Data segment ->

-- -- --

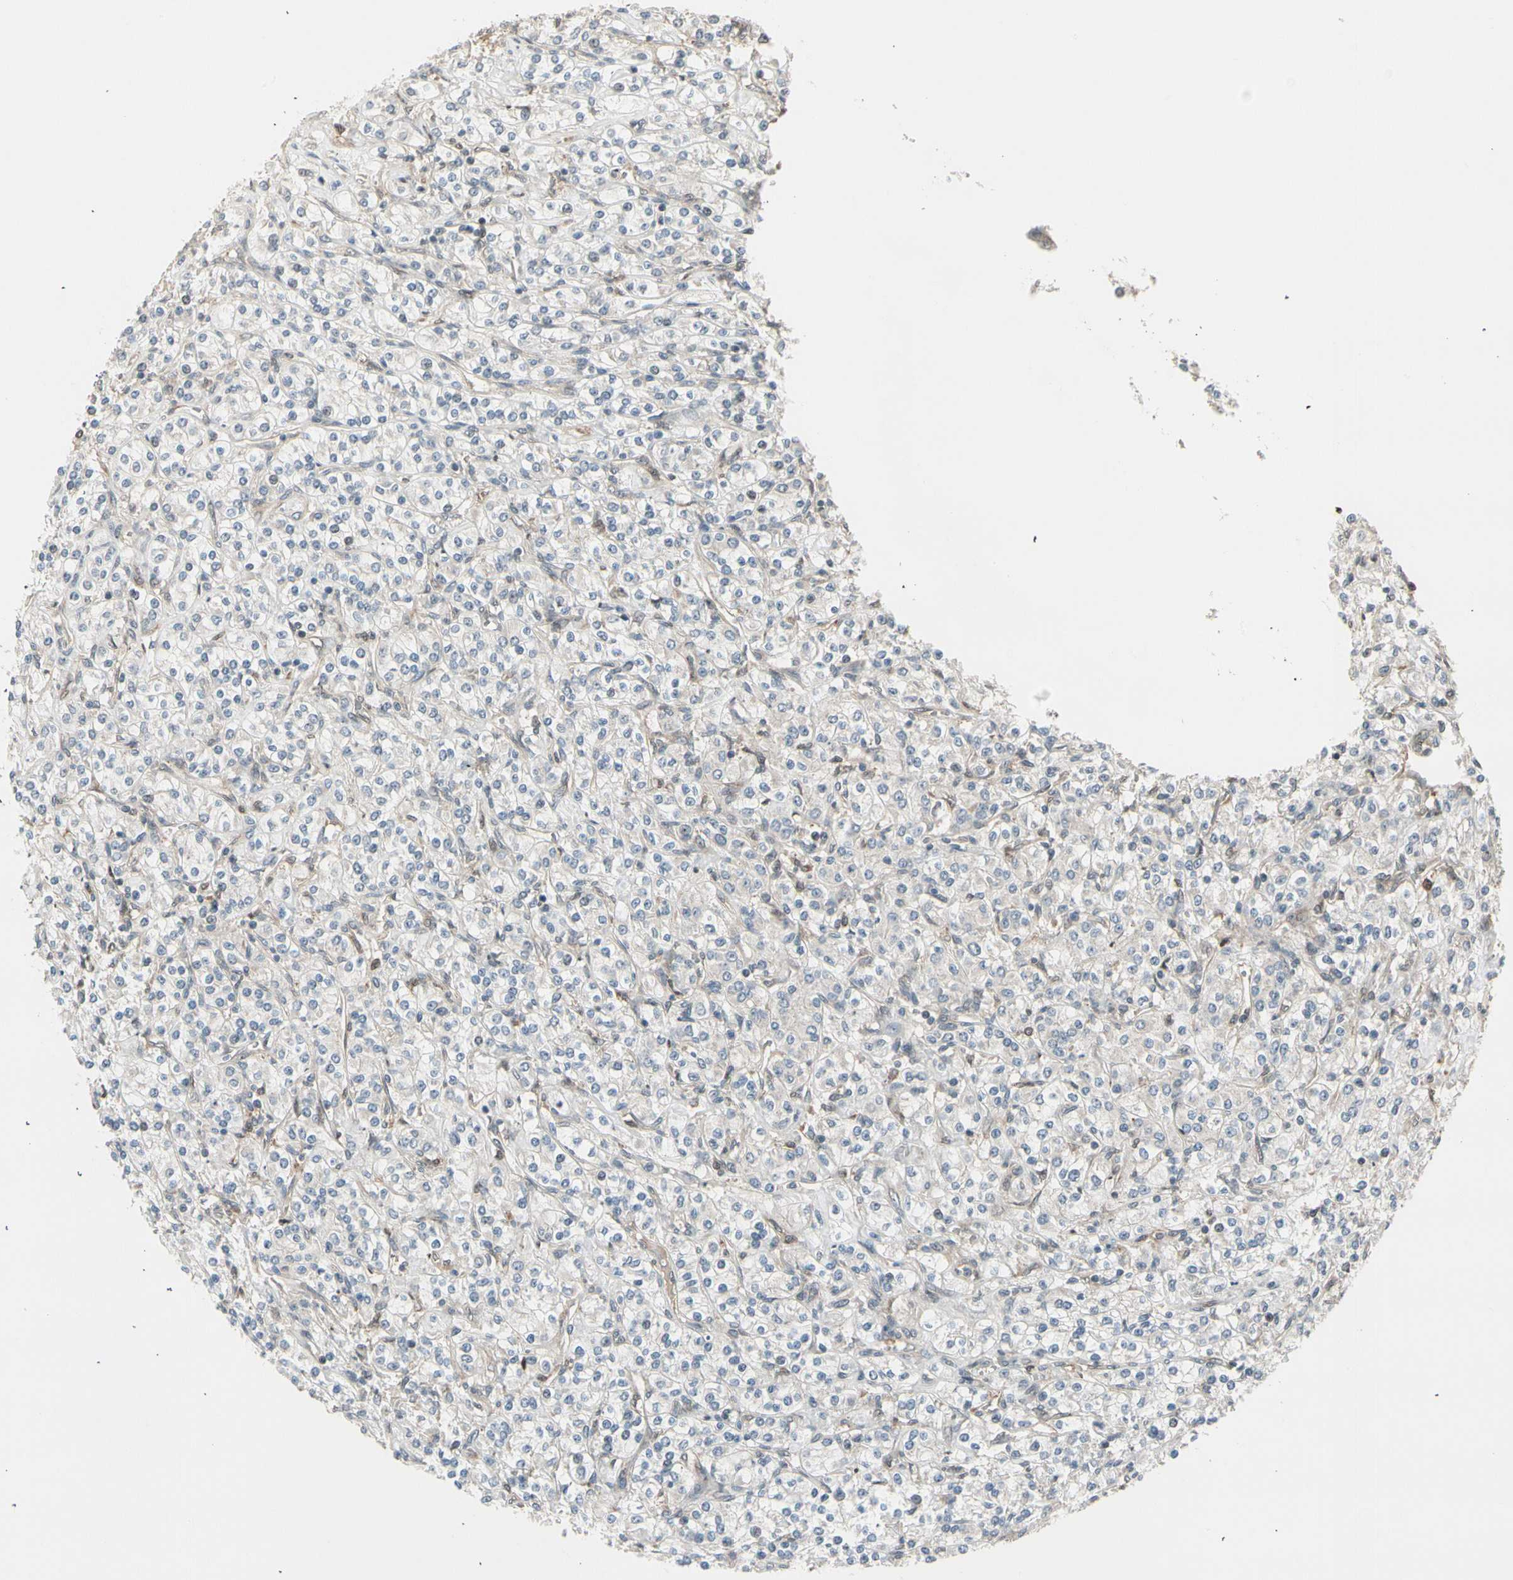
{"staining": {"intensity": "negative", "quantity": "none", "location": "none"}, "tissue": "renal cancer", "cell_type": "Tumor cells", "image_type": "cancer", "snomed": [{"axis": "morphology", "description": "Adenocarcinoma, NOS"}, {"axis": "topography", "description": "Kidney"}], "caption": "Immunohistochemical staining of renal adenocarcinoma exhibits no significant expression in tumor cells.", "gene": "SVBP", "patient": {"sex": "male", "age": 77}}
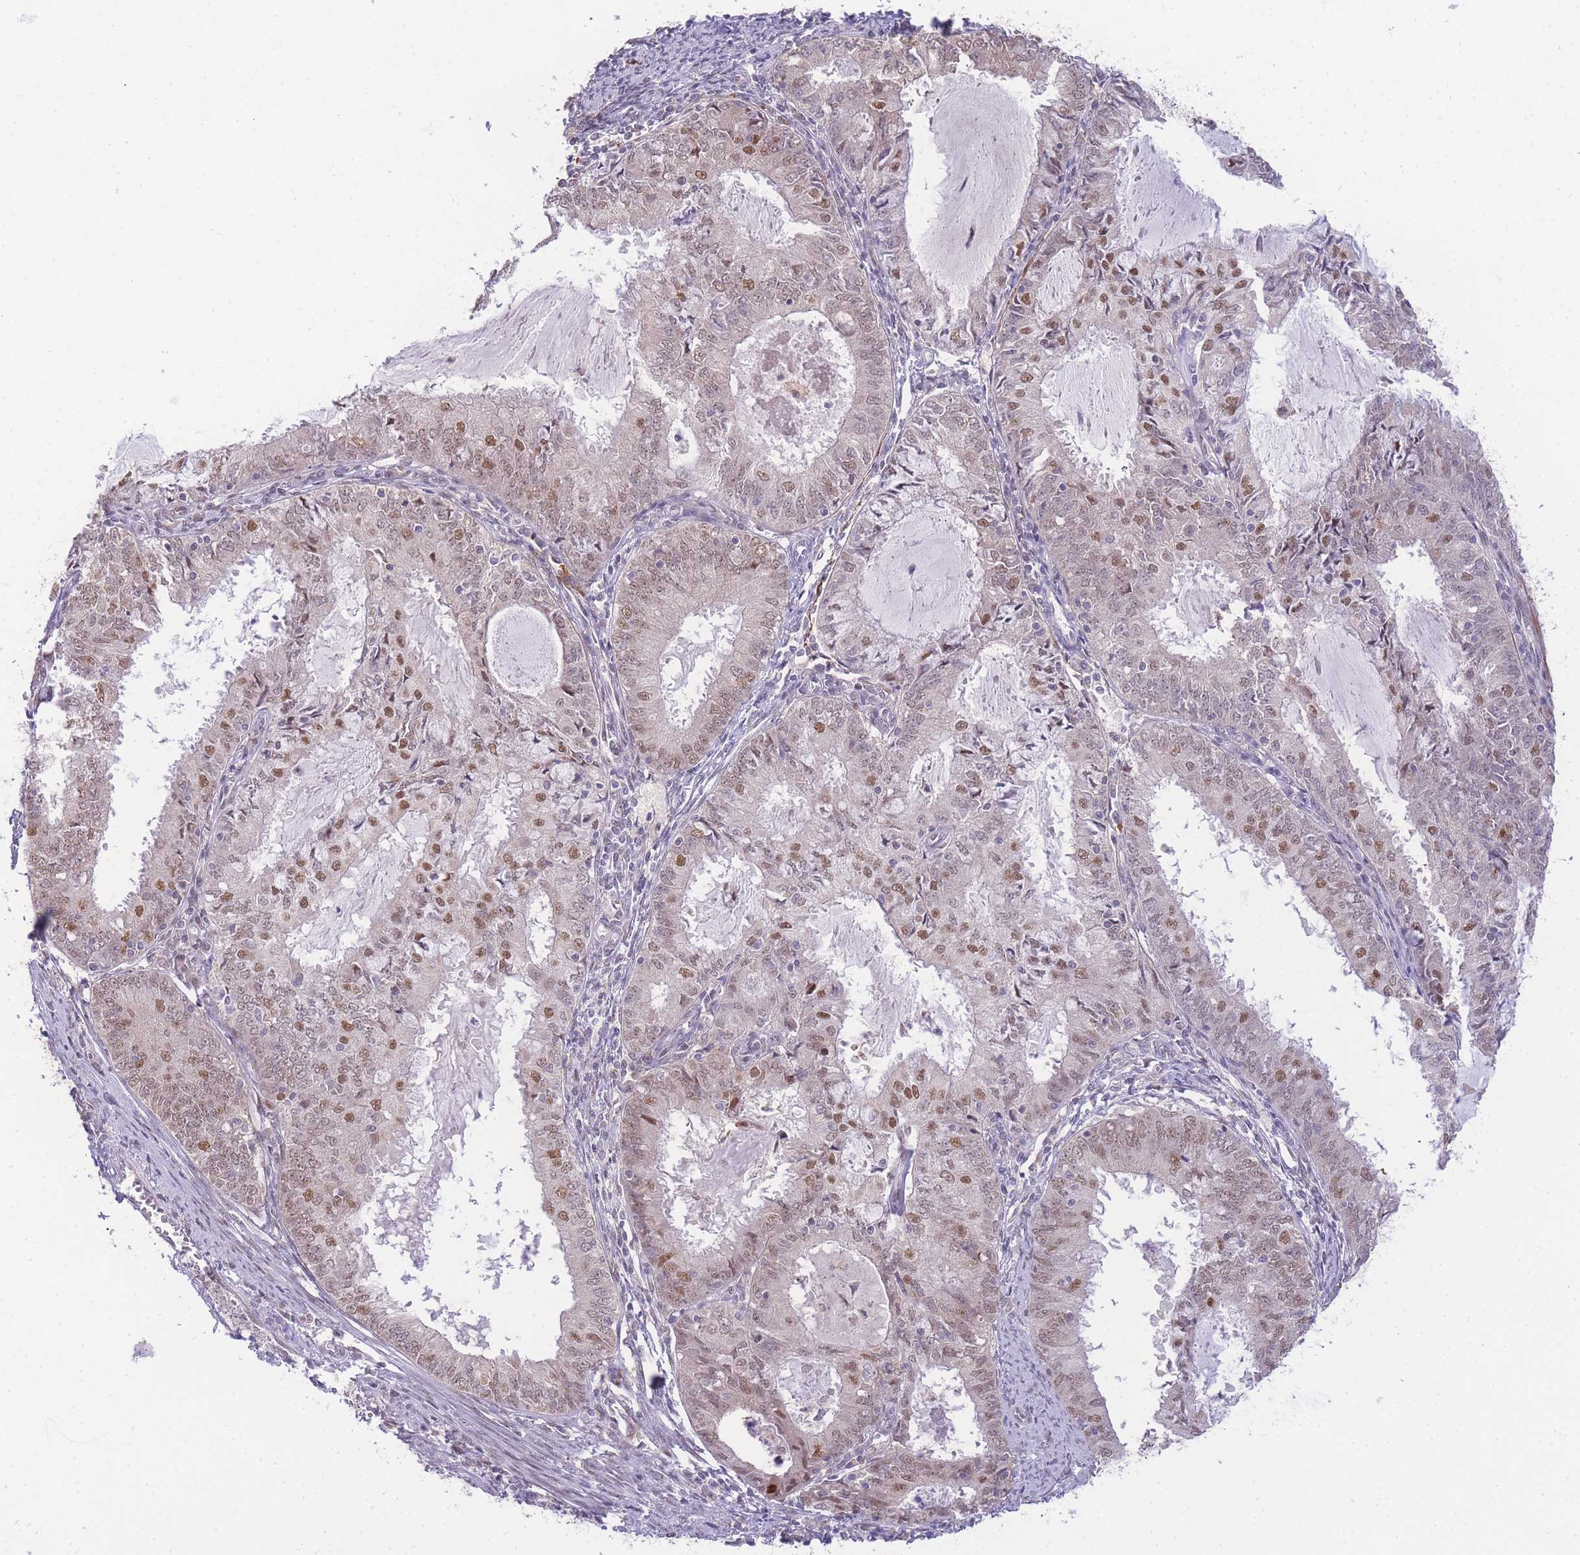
{"staining": {"intensity": "moderate", "quantity": "<25%", "location": "nuclear"}, "tissue": "endometrial cancer", "cell_type": "Tumor cells", "image_type": "cancer", "snomed": [{"axis": "morphology", "description": "Adenocarcinoma, NOS"}, {"axis": "topography", "description": "Endometrium"}], "caption": "IHC micrograph of endometrial cancer (adenocarcinoma) stained for a protein (brown), which exhibits low levels of moderate nuclear staining in about <25% of tumor cells.", "gene": "PUS10", "patient": {"sex": "female", "age": 57}}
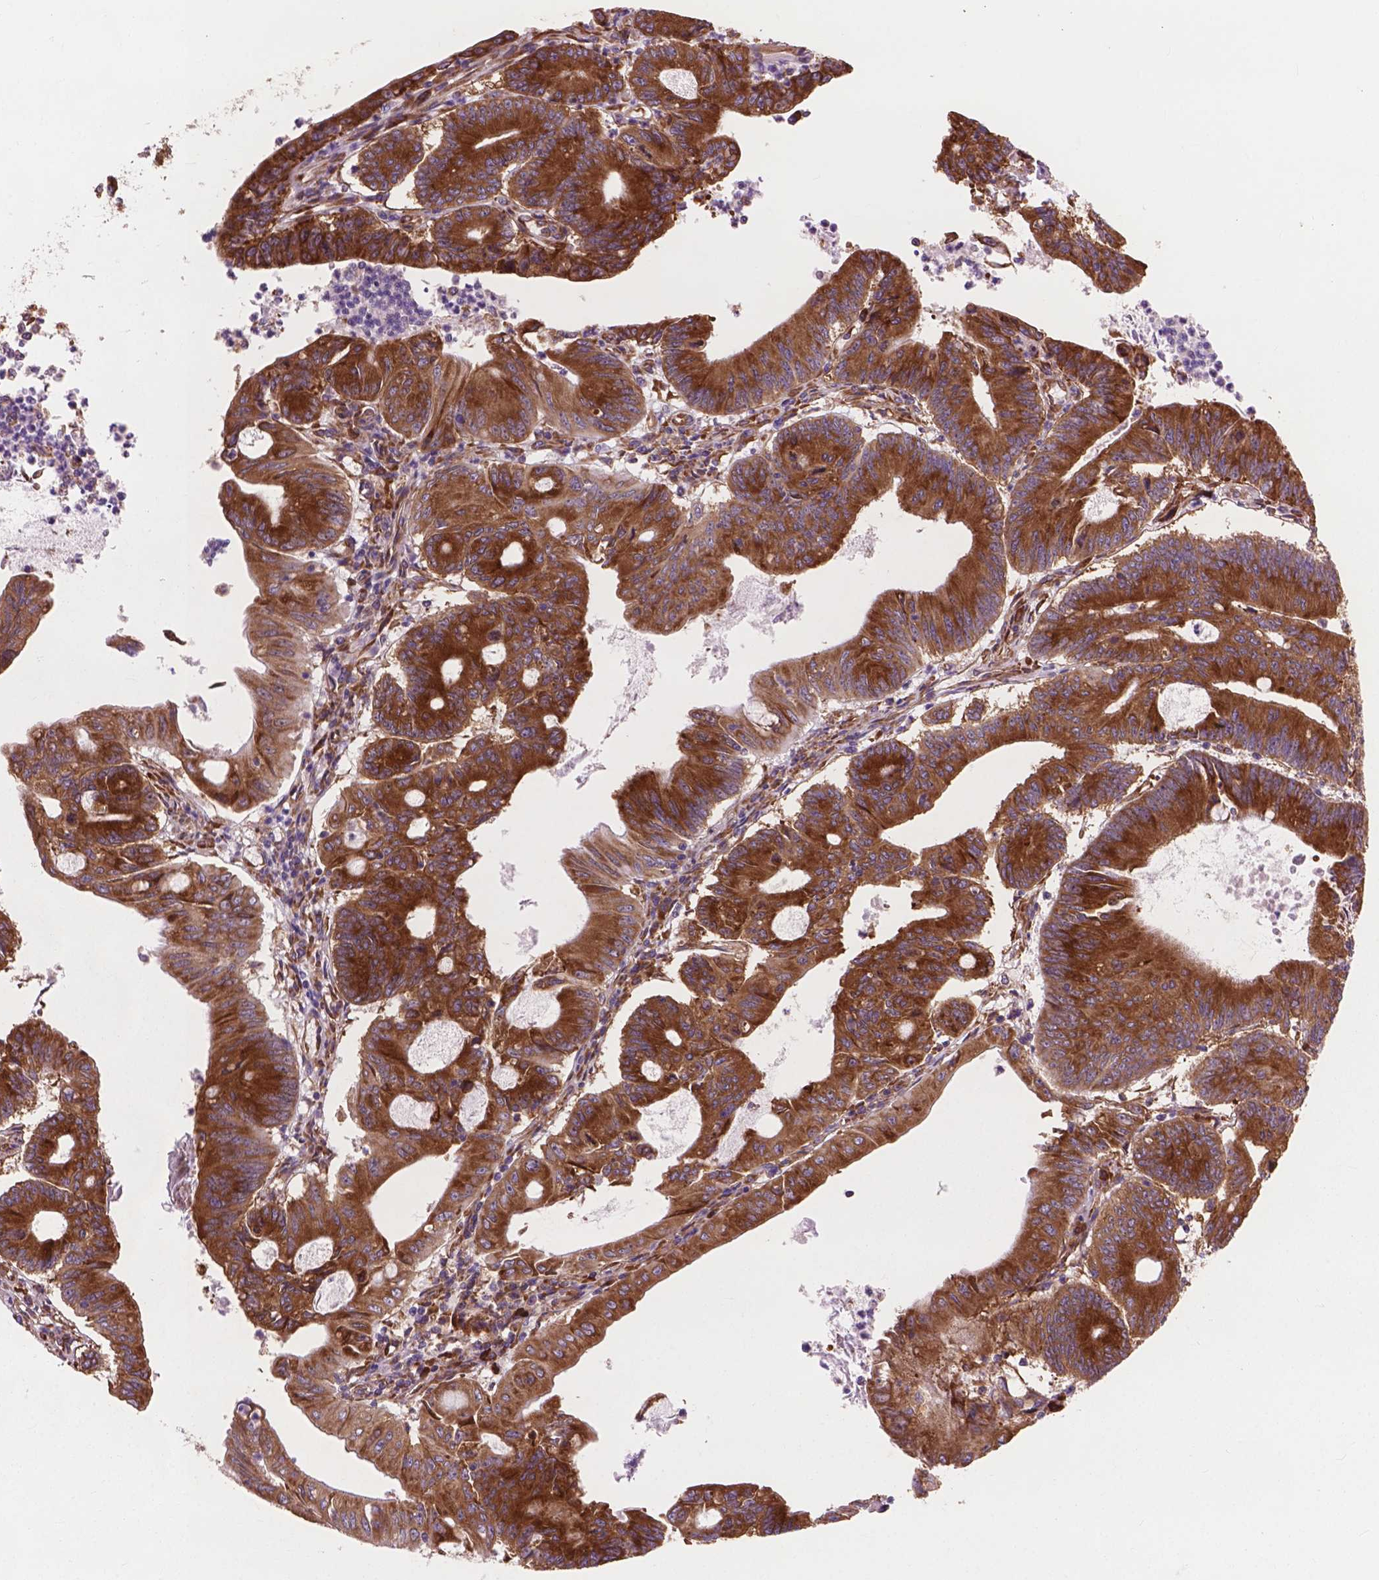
{"staining": {"intensity": "strong", "quantity": ">75%", "location": "cytoplasmic/membranous"}, "tissue": "colorectal cancer", "cell_type": "Tumor cells", "image_type": "cancer", "snomed": [{"axis": "morphology", "description": "Adenocarcinoma, NOS"}, {"axis": "topography", "description": "Colon"}], "caption": "Protein analysis of colorectal cancer tissue exhibits strong cytoplasmic/membranous positivity in approximately >75% of tumor cells. (Brightfield microscopy of DAB IHC at high magnification).", "gene": "RPL37A", "patient": {"sex": "female", "age": 70}}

-- -- --

Exercise instructions ->
Print the entire listing precisely as written, omitting the images it holds.

Your response ->
{"staining": {"intensity": "negative", "quantity": "none", "location": "none"}, "tissue": "renal cancer", "cell_type": "Tumor cells", "image_type": "cancer", "snomed": [{"axis": "morphology", "description": "Adenocarcinoma, NOS"}, {"axis": "topography", "description": "Kidney"}], "caption": "Immunohistochemical staining of renal adenocarcinoma exhibits no significant expression in tumor cells.", "gene": "SVBP", "patient": {"sex": "male", "age": 77}}
{"staining": {"intensity": "moderate", "quantity": "<25%", "location": "nuclear"}, "tissue": "endometrial cancer", "cell_type": "Tumor cells", "image_type": "cancer", "snomed": [{"axis": "morphology", "description": "Adenocarcinoma, NOS"}, {"axis": "topography", "description": "Endometrium"}], "caption": "IHC micrograph of endometrial cancer (adenocarcinoma) stained for a protein (brown), which exhibits low levels of moderate nuclear staining in about <25% of tumor cells.", "gene": "PUS10", "patient": {"sex": "female", "age": 57}}
{"staining": {"intensity": "strong", "quantity": ">75%", "location": "cytoplasmic/membranous"}, "tissue": "colorectal cancer", "cell_type": "Tumor cells", "image_type": "cancer", "snomed": [{"axis": "morphology", "description": "Adenocarcinoma, NOS"}, {"axis": "topography", "description": "Colon"}], "caption": "Protein analysis of colorectal cancer tissue exhibits strong cytoplasmic/membranous positivity in approximately >75% of tumor cells. (Brightfield microscopy of DAB IHC at high magnification).", "gene": "RPL37A", "patient": {"sex": "female", "age": 70}}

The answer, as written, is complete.